La vera scelta da fare (per citare qualche filosofo rivoluzionario) non è se valutare bene o male quel determinato professore, non cambia nulla (falsa libertà), ma non valutarlo proprio, rifiutare di accettare quel compromesso, quel sistema. Ecco, provate a non compilare questionari e invitate tutti a non seguire corsi e vedete cosa vi diranno i diversi amanti della sapienza. In questo modo non ci rendiamo conto della spaventosa deriva autoritaria a cui siamo sottoposti, spesso proprio in virtù quella morale conservatrice. Noi studenti dovremo avere il coraggio, la responsabilità di rifiutare il compromesso, di non sottoporci al test, di non scegliere quello che gli altri ci pongono come (finta) alternativa.

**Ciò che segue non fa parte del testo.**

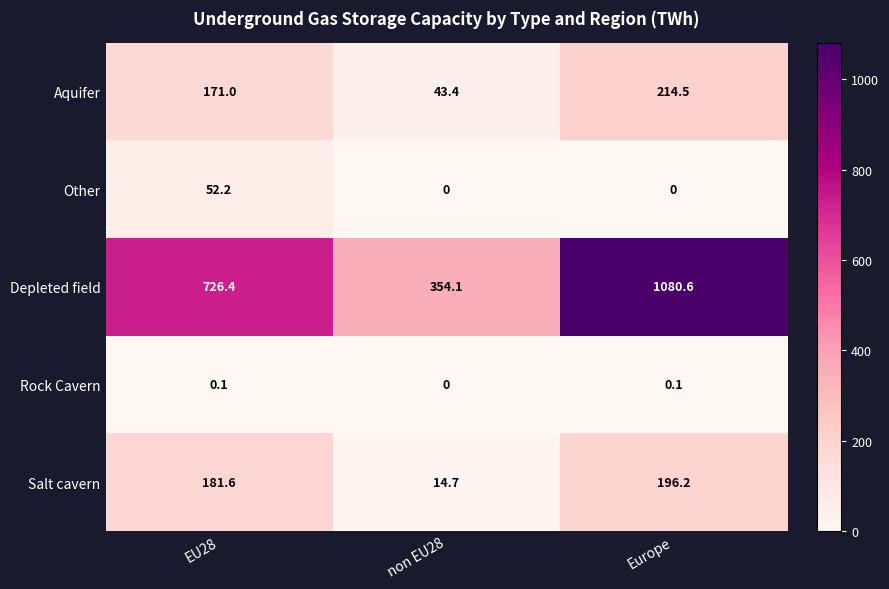

What is the greatest value displayed?

1080.6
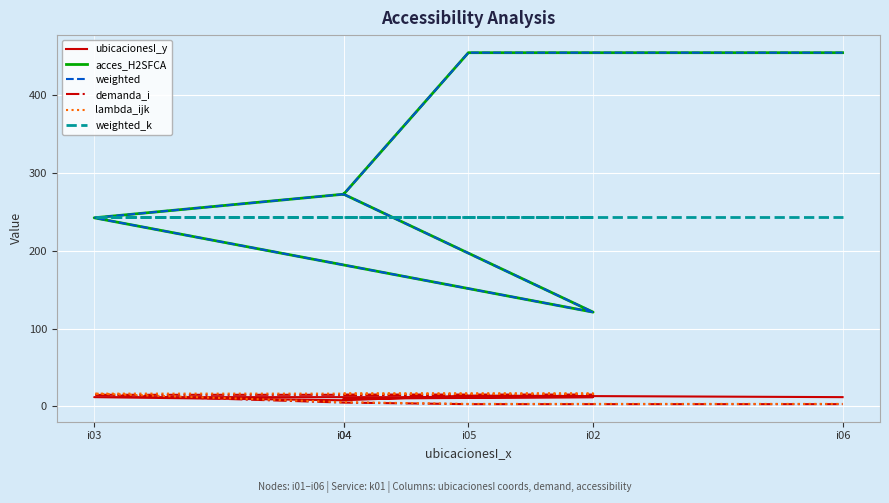

Is it true that acces_H2SFCA equals 121.1 at i02?

True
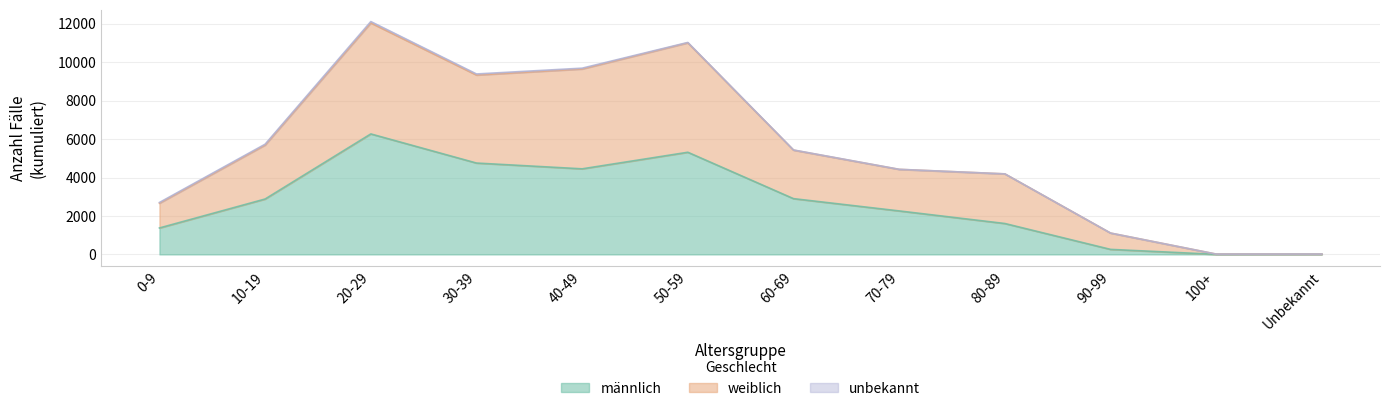

Between 60-69 and 0-9, which is larger?

60-69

Non c’è – negli ambienti accademici - una dialettica, un luogo rizomatico di incontro. Vi è bensì un verticismo spaventoso, che assume tratti fatalistici per lo studente. In questi giorni, in silenzio, ci sono consigli di facoltà che decidono il destino di noi studenti e tutto ciò non genera la minima “dialettica” studentesca, il minimo confronto.

Di questa duplice morte, si possono fare numerosi esempi. Il modello di persona che si integra davvero col sistema attuale, non è necessariamente il fascistoide che accetta politiche autoritarie, al contrario, il post sessantottino, pseudo rivoluzionario. Proprio perché – per noi studenti- rappresenta la falsa scelta della protesta; ma è proprio nel momento in cui noi crediamo di andare contro il sistema, siamo funzionali allo stesso favorendo chiaramente gli interessi del Barone di turno. Al Barone conviene il sessantottino che protesta, non il fascista. Perché rispetto al primo ci illude di essere liberi, ponendoci false scelte. 

Più la filosofia diventa la sceneggiatura di un “festival”, più non ci accorgiamo del fatto che vengono tagliati istituti di ricerca. Più ci pongono test, che ci illudono di “valutare” i professori, più accettiamo il sistema che mercifica e svaluta la didattica. Nel momento in cui tutto sarà diventato un festival da circo, allora sarà davvero la doppia morte della filosofia.

Filosofia è, in una parola, libertà. La libertà non la si chiede a qualcuno, ma generalmente la si prende e basta. Non la si insegna o impara, ma la si vive, testimoniandola. Allora, davanti, a tutto ciò bisogna porre un netto rifiuto, una profonda e sentita “rinuncia” alla spettacolarizzazione. Per dirla col Pasolini che - poco prima di morire - si scagliava contro falsa tolleranza e falso laicismo: “Contro tutto questo - concludeva voi non dovete fare altro (io credo) che continuare semplicemente a essere voi stessi: il che significa essere continuamente irriconoscibili. Dimenticate subito i grandi successi e continuate imperterriti, ostinati, eternamente contrari, a pretendere, a volere, a identificarvi col diverso; a scandalizzare; a bestemmiare". 

Appurato questo, possiamo adesso - davvero - comprendere Badiou: "Il mio secondo manifesto cerca quindi di de-moralizzare la filosofia, di rovesciare il verdetto che la consegna alla vacuità di 'filosofie' tanto onnipresenti quanto asservite. Essa rinnova il legame con ciò che può illuminare l'azione di alcune verità eterne. Illuminazione che conduce la filosofia al di là della figura dell'uomo e dei suoi 'diritti', al di là di ogni moralismo, nel luogo in cui, alla luce dell'idea, la vita diventa ben altra cosa che la sopravvivenza".